Innanzitutto perché si chiamano posate? L’appellativo, participio passato del verbo posare, deriva dal fatto che esse segnalano il posto dove si deve collocare, posare, il commensale. La parola discende dal latino “pausare” (fermarsi), ma probabilmente ha anche subìto l’influenza della lingua spagnola, per la quale “posada” significa astuccio con le posate e ha finito col significare locanda. Nel ‘500 anche in italiano troviamo infatti “posata” nel significato di albergo, alloggio e maneggio dei cavalli. Riguardo la loro storia, diciamo subito che le varie posate che oggi usiamo comunemente a tavola sono nate in momenti diversi: il coltello esiste sin dalla notte dei tempi, essendo indispensabile non solo per mangiare, ma anche per cacciare, difendersi ecc.; il cucchiaio è stato inventato in epoca antica, ma dopo il coltello; la forchetta invece si è affermata in tempi più recenti. Nella sua forma completa, la “triade” forchetta, coltello e cucchiaio è documentata per la prima volta in un banchetto in onore dell’imperatore Carlo V del 1536. Tuttavia, per molti secoli l’uso delle posate, in particolare delle forchette e di coltelli appositi per la tavola, ha riguardato solo le aristocrazie e si è diffuso in tutta la popolazione solo nel XIX secolo.
Dopo queste brevi nozioni di carattere generale, approfondiamo ora lo sviluppo delle singole posate: se è vero, come già detto, che l’utilizzo del coltello si perde nella notte dei tempi, lo è altrettanto il fatto che il coltello da tavola è un‘invenzione non antichissima. Fino alla fine del Medioevo, infatti, non esistevano utensili specifici per tagliare gli alimenti e a tavola ciascuno usava il proprio coltello, che veniva utilizzato anche per la difesa personale, tagliare tessuti ecc. Anche ai banchetti, era uso che ciascun invitato portasse con sé il proprio coltello. Il primo esemplare specifico di posate per la tavola pare essere stato quello del citato banchetto di Carlo V, ma l’uso su larga scala si è diffuso nelle aristocrazie solo nel ‘600 e nel resto della popolazione nei secoli successivi.
Anche il cucchiaio ha origini antiche, i primi esemplari dell’area mediterranea risalgono infatti alla civiltà egizia. Originariamente erano realizzati di avorio, legno, pietra o osso, ma già nel mondo antico si affermarono anche quelli in metallo, che nell’età greco-romana divennero i più diffusi.
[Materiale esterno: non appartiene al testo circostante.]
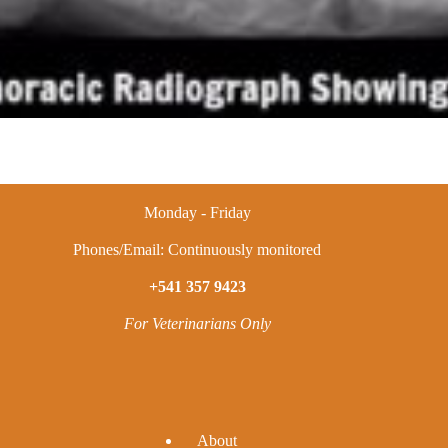
Monday - Friday
Phones/Email: Continuously monitored
+541 357 9423
For Veterinarians Only
A
bout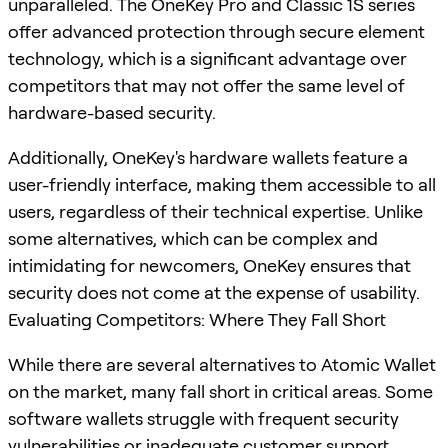
unparalleled. The OneKey Pro and Classic 1S series
offer advanced protection through secure element
technology, which is a significant advantage over
competitors that may not offer the same level of
hardware-based security.
Additionally, OneKey's hardware wallets feature a
user-friendly interface, making them accessible to all
users, regardless of their technical expertise. Unlike
some alternatives, which can be complex and
intimidating for newcomers, OneKey ensures that
security does not come at the expense of usability.
Evaluating Competitors: Where They Fall Short
While there are several alternatives to Atomic Wallet
on the market, many fall short in critical areas. Some
software wallets struggle with frequent security
vulnerabilities or inadequate customer support,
L’uso del cucchiaio è stato costante nel tempo, ma la forma è cambiata molte volte nel corso degli anni e solo nel ‘700 si è affermato il design attuale, nel quale la punta della paletta è più stretta della base. La forchetta, infine, è la più recente delle posate, nonostante nel mondo egizio e greco-romano esistessero già utensili, simili agli odierni forchettoni, che venivano utilizzati per cucinare ma non per portare il cibo alla bocca.
La forchetta nell’utilizzo più comune è stata infatti introdotta solo durante l’Impero bizantino intorno al IV secolo d.C., anche se alcuni studiosi non escludono che potesse essere già stata usata, in maniera occasionale, nella Grecia antica. La sua diffusione è stata tuttavia molto lenta. Per secoli la forchetta è rimasta entro i confini dell’Impero bizantino e in qualche altro territorio orientale. Intorno all’anno 1000 è giunta in Italia, ma si è diffusa solo nelle aristocrazie. Intorno al XVI secolo ha varcato i confini della Penisola diffondendosi nelle classi agiate dell’Europa meridionale e raggiungendo, nel ‘700, anche l’Europa del Nord. Gradualmente, dall’800 l’abitudine di mangiare con la forchetta ha riguardato un numero sempre maggiore di persone di ogni classe sociale. Nello stesso secolo si è diffuso il modello a quattro rebbi, che oggi è quello più utilizzato.